Task statement = Take the data below and filter it for lines containing the word "Verify"; show each line found.

Saved entries =
- - -

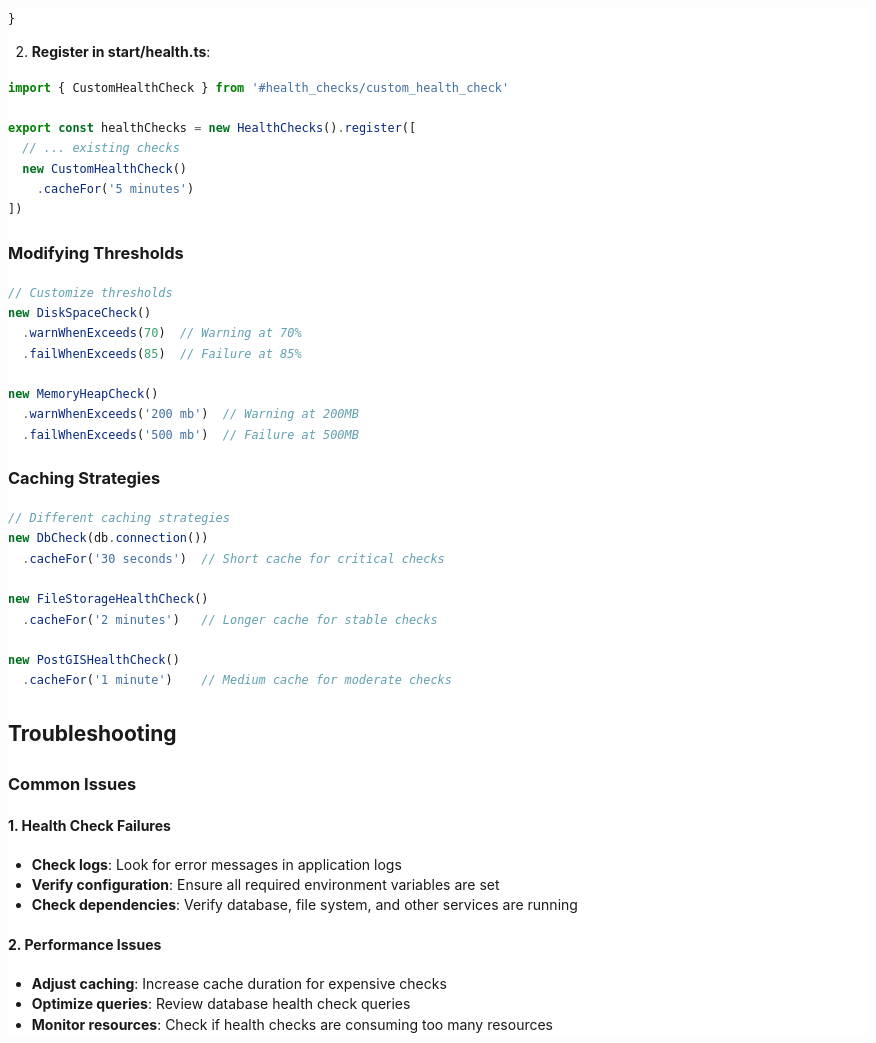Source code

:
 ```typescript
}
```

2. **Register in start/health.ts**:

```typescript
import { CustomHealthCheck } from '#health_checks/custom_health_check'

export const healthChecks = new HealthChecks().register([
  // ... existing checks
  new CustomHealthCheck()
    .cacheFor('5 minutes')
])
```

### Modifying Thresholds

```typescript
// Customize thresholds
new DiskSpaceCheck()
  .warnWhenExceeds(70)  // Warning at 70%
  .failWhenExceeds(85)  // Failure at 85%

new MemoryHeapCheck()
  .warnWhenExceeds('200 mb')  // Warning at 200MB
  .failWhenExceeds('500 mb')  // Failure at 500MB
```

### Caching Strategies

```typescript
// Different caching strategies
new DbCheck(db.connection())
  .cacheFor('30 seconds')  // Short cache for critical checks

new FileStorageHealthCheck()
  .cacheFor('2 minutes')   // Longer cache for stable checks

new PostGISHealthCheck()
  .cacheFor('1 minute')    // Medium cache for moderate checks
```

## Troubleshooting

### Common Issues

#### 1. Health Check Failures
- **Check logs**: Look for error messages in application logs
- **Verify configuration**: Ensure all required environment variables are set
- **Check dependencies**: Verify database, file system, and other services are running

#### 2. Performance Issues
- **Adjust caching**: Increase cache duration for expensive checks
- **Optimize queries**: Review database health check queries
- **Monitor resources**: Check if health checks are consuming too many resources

- - -

Your response =
- **Verify configuration**: Ensure all required environment variables are set
- **Check dependencies**: Verify database, file system, and other services are running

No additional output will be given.